• [Supplied entries]

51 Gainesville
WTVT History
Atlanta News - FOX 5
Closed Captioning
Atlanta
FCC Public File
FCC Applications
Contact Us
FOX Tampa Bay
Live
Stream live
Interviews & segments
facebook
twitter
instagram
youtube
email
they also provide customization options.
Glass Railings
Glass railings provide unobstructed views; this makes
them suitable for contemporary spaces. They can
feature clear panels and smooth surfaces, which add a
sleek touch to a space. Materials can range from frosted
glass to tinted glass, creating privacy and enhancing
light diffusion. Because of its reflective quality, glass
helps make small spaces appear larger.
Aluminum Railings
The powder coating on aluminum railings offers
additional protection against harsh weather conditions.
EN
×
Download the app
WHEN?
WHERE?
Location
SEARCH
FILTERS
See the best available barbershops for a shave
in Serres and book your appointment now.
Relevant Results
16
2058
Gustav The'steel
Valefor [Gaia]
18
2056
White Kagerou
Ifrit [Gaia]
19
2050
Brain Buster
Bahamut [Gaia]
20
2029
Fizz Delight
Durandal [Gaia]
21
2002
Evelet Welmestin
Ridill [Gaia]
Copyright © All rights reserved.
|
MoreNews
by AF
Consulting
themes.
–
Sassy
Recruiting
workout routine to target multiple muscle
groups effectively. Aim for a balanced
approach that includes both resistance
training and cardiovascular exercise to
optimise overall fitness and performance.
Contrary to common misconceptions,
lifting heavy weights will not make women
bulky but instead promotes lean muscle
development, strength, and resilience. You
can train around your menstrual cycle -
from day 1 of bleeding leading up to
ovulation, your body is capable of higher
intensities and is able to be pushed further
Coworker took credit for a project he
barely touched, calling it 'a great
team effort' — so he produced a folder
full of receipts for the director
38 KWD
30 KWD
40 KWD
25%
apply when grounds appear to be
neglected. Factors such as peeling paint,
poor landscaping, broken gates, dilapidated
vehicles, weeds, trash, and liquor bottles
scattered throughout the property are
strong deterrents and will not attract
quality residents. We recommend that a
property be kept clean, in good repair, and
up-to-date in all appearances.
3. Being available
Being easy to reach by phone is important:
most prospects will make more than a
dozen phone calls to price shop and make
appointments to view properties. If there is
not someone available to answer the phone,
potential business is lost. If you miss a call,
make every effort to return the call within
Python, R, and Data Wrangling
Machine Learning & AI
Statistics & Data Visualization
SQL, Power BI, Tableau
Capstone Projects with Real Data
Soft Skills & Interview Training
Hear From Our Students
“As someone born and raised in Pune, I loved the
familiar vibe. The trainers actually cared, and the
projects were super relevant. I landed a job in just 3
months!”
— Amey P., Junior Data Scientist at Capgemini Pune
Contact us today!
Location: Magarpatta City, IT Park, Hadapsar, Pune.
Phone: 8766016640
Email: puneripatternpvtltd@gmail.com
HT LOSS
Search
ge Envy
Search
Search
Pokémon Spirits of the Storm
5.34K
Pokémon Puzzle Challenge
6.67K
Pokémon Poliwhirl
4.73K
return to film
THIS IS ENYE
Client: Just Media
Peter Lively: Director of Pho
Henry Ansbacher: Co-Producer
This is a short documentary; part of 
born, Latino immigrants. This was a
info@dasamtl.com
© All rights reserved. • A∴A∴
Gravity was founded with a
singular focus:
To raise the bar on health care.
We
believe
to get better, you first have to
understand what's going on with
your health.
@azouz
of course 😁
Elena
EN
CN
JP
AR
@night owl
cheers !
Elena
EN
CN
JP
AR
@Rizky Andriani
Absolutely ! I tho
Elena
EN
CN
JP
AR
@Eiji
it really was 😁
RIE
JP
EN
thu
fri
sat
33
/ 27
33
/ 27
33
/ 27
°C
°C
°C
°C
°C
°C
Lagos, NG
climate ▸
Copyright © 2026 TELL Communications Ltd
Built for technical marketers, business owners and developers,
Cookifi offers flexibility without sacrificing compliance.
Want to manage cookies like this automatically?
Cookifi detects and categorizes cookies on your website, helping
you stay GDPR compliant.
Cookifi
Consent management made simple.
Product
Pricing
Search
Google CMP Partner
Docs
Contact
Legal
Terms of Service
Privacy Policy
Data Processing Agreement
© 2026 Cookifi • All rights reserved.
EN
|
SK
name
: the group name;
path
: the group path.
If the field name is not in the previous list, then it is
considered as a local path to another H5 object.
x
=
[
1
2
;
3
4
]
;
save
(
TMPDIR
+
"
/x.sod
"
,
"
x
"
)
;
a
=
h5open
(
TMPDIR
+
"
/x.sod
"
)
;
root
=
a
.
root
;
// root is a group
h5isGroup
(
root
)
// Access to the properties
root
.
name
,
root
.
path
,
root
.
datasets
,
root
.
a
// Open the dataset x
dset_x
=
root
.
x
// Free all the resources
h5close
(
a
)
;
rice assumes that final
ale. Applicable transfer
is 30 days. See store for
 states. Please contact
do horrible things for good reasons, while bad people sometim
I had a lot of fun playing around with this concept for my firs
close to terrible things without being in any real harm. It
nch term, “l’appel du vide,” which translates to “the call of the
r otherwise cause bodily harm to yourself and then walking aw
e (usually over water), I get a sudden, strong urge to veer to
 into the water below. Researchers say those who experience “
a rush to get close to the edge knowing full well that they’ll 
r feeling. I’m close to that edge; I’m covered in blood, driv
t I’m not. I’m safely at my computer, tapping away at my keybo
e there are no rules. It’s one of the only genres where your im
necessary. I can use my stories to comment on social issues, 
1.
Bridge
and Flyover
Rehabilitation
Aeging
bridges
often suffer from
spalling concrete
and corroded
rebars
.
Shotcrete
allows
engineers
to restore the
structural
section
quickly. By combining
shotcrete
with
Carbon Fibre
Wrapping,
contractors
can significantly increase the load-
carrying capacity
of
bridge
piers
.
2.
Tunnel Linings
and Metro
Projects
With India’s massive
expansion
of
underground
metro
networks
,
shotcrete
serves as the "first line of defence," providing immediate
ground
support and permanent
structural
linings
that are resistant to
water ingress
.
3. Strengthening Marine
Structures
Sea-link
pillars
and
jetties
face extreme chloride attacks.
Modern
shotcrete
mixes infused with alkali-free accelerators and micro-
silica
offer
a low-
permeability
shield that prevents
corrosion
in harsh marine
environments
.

• [Task brief]
Respond with one number, namely the count of lines in the entries above that hold the word "reserved".

• [Answer area]
3